JavaScript became popular because HTML stopped moving forward as a hypermedia, focusing instead on client-side features that, while certainly nice, didn't increase the expressive power of the format in terms of hypermedia.

3 comments

I feel this way too. JavaScript is overused in part because HTML is very much lacking for the types of websites people expect and want to build today.

By sticking to a rather small selection of semantic and layout primitives with some form fields sprinkled on top, we’re forcing all the responsibility onto the individual developer. Which leads to poor performance, poor accessibility, incalculable man-hours wasted building the same things over and over.

Why isn’t there a <gallery> element that I can slot child items into and style with CSS? Or a <lightbox> element to view those items in a larger size? Or tabbed control groups? These things have existed since long before people could build rich apps on the web, and having them built into the user agent would give so much power back to the user in terms of customisation and accessibility.

It’s like HTML still lives in a world where the web is solely for documents.

Agree, but HTML itself doesn't have and doesn't need "transclusion" when HTML is understood to be an SGML vocabulary and SGML has all these things and more, from basic sharing of headers/footers and other markup fragments [1] to parametric macro expansion and event-based templating [2].

[1]: http://sgmljs.net/docs/producing-html-tutorial/producing-htm...

[2]: http://sgmljs.net/docs/templating.html

(Putting transclusion into quotes here because that term is from Ted Nelson and is possibly ill-defined in a HTML/SGML context)

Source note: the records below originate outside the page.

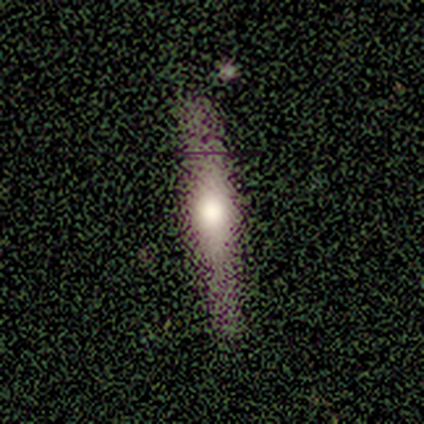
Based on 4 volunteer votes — Q: Smooth or featured?
A: smooth (75%); runner-up: star or artifact (25%)
Q: How rounded?
A: cigar-shaped (100%)
Q: Merging?
A: none (100%)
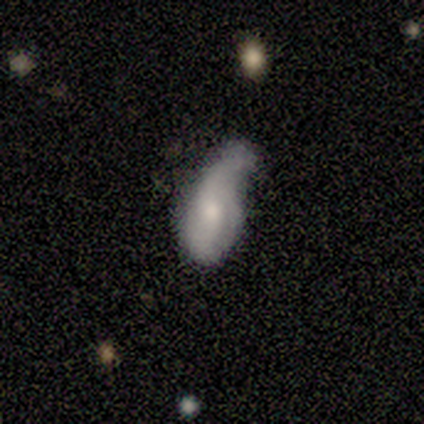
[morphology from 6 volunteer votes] This is clearly a smooth galaxy (100%). How rounded: clearly in between (100%). Merging: marginally none (33%, tied with minor disturbance and merger).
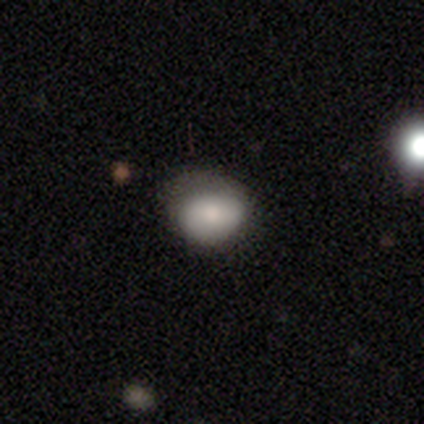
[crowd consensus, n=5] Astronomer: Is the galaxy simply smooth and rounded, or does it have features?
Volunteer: smooth — 100%.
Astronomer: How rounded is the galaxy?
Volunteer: round — 60% (runner-up: in between, 40%).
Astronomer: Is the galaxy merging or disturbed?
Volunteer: minor disturbance — 60%.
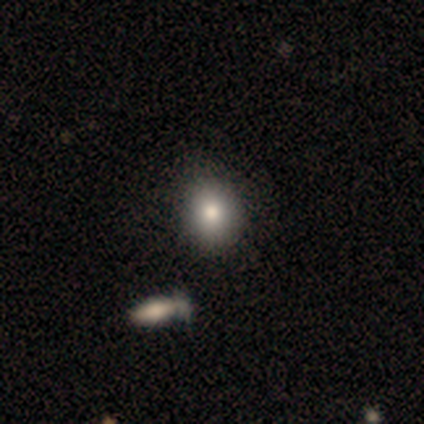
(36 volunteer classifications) A smooth galaxy with no disk features (72%) that is round (58%).

Vote fractions:
- Smooth or featured? smooth: 72% / star or artifact: 17% / featured or disk: 11%
- How rounded? round: 58% / in between: 38% / cigar-shaped: 4%
- Merging? none: 87% / merger: 7% / minor disturbance: 3% / major disturbance: 3%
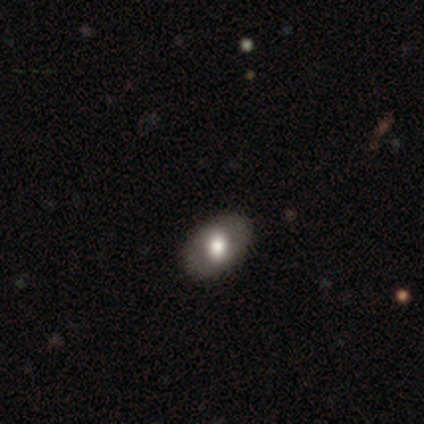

> when HTML is understood to be an SGML vocabulary and SGML has all these things and more

HTML hasn’t been SGML for a long time, and it’s never going to go back. Understanding it to be an SGML vocabulary would be a serious error. In the context of HTML, what SGML supports is even more irrelevant than it was twenty years ago (and it was pretty thoroughly irrelevant even then).

MS had a great solution back in the day with their Dynamic HTML. The anti-MS community opted for what we have been left with instead of adopting what MS came up with. DHTML was pretty awesome.

https://archive.org/details/dynamichtmlrefer00redm

I'm not sure what you mean, because DHTML was really just an umbrella term for the then-new HTML+CSS+JS combo; the "dynamic" part came from the latter two.